Красное солнце нижним краем уже коснулось спокойного моря. За стеной объявился сосед — скрипнула кровать, послышались шаги. Работала радиоточка. «В 1994 году были внесены изменения в Уголовный кодекс Российской Федерации, направленные на расширение понятия террористического акта.

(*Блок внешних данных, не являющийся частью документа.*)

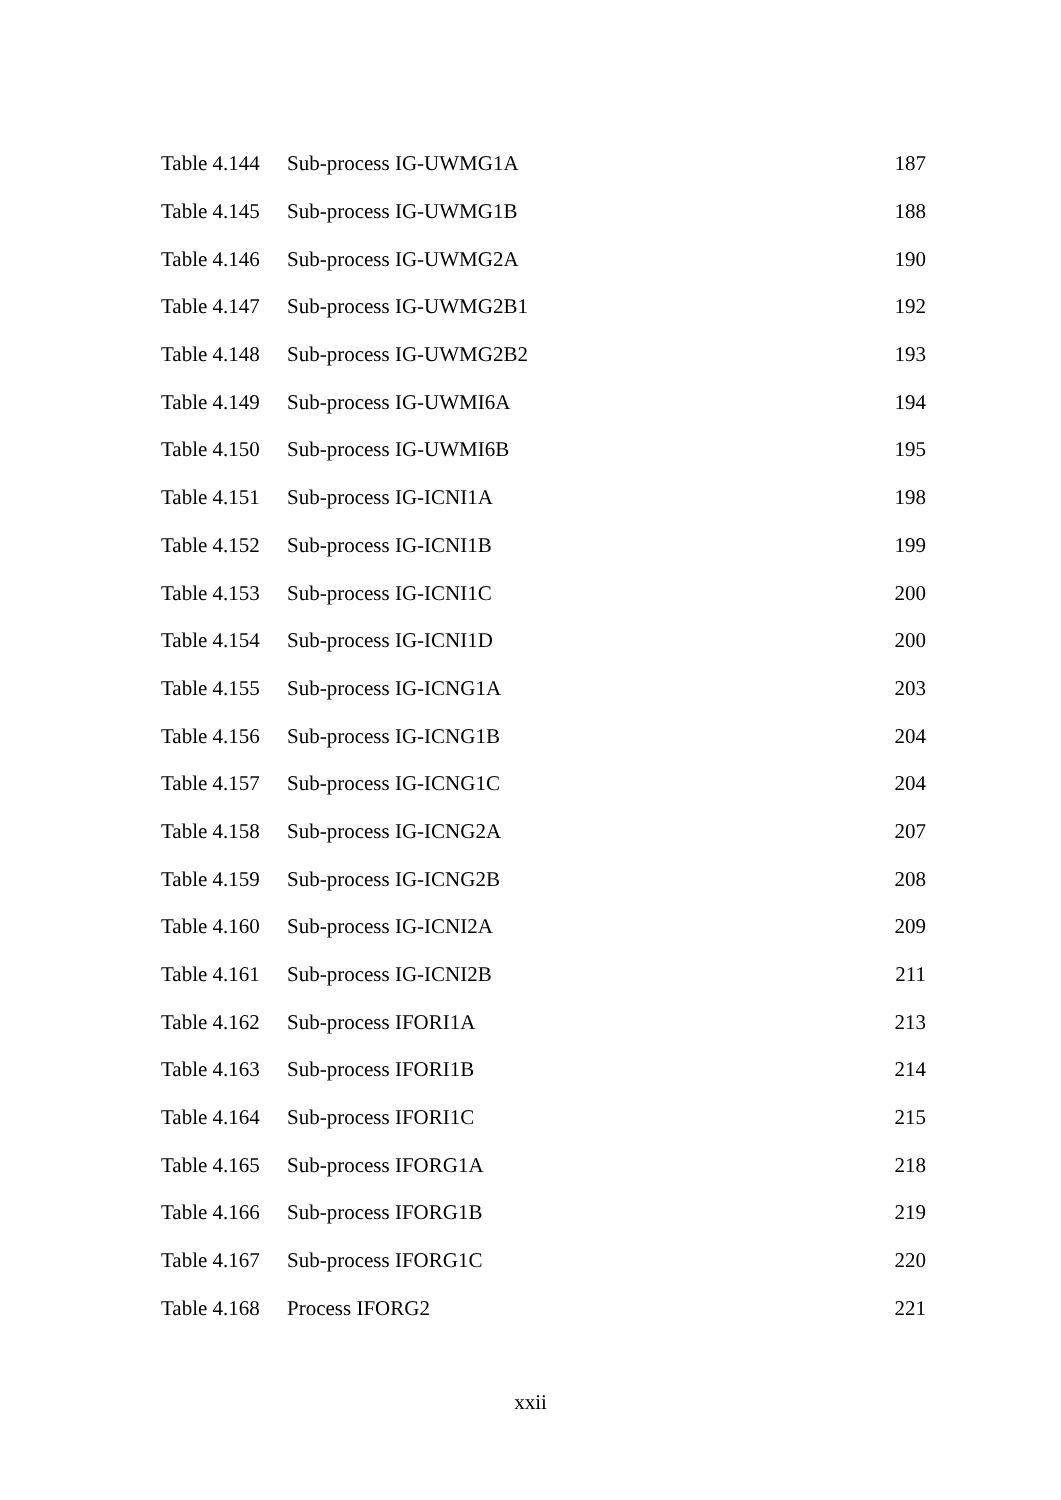| Table 4.144 | Sub-process IG-UWMG1A | 187 |
| Table 4.145 | Sub-process IG-UWMG1B | 188 |
| Table 4.146 | Sub-process IG-UWMG2A | 190 |
| Table 4.147 | Sub-process IG-UWMG2B1 | 192 |
| Table 4.148 | Sub-process IG-UWMG2B2 | 193 |
| Table 4.149 | Sub-process IG-UWMI6A | 194 |
| Table 4.150 | Sub-process IG-UWMI6B | 195 |
| Table 4.151 | Sub-process IG-ICNI1A | 198 |
| Table 4.152 | Sub-process IG-ICNI1B | 199 |
| Table 4.153 | Sub-process IG-ICNI1C | 200 |
| Table 4.154 | Sub-process IG-ICNI1D | 200 |
| Table 4.155 | Sub-process IG-ICNG1A | 203 |
| Table 4.156 | Sub-process IG-ICNG1B | 204 |
| Table 4.157 | Sub-process IG-ICNG1C | 204 |
| Table 4.158 | Sub-process IG-ICNG2A | 207 |
| Table 4.159 | Sub-process IG-ICNG2B | 208 |
| Table 4.160 | Sub-process IG-ICNI2A | 209 |
| Table 4.161 | Sub-process IG-ICNI2B | 211 |
| Table 4.162 | Sub-process IFORI1A | 213 |
| Table 4.163 | Sub-process IFORI1B | 214 |
| Table 4.164 | Sub-process IFORI1C | 215 |
| Table 4.165 | Sub-process IFORG1A | 218 |
| Table 4.166 | Sub-process IFORG1B | 219 |
| Table 4.167 | Sub-process IFORG1C | 220 |
| Table 4.168 | Process IFORG2 | 221 |
xxii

До этого в Уголовном кодексе сущность террористического акта понималась только как убийство государственного или общественного деятеля или представителя власти по политическим мотивам…» — монотонно просвещал слушателей голос.
Евгений достал из сумки охотничий нож с широким полированным лезвием, нарезал хлеб и колбасу. Потом откупорил бутылку «Смирновской», предназначавшуюся Битнику, наполнил пробку.
— За вас, ребята, — произнес он шепотом, подразумевая Валерию и Шерифа, и выпил.
Шум моря действовал успокаивающе. Ни о чем плохом думать не хотелось.
«Статья 213-я, принятая в качестве дополнения в Уголовный кодекс, значительно расширяет толкование террористического акта…»
«И охота ему слушать всякую дребедень!» — подумал Евгений о соседе и прилег в ожидании картошки.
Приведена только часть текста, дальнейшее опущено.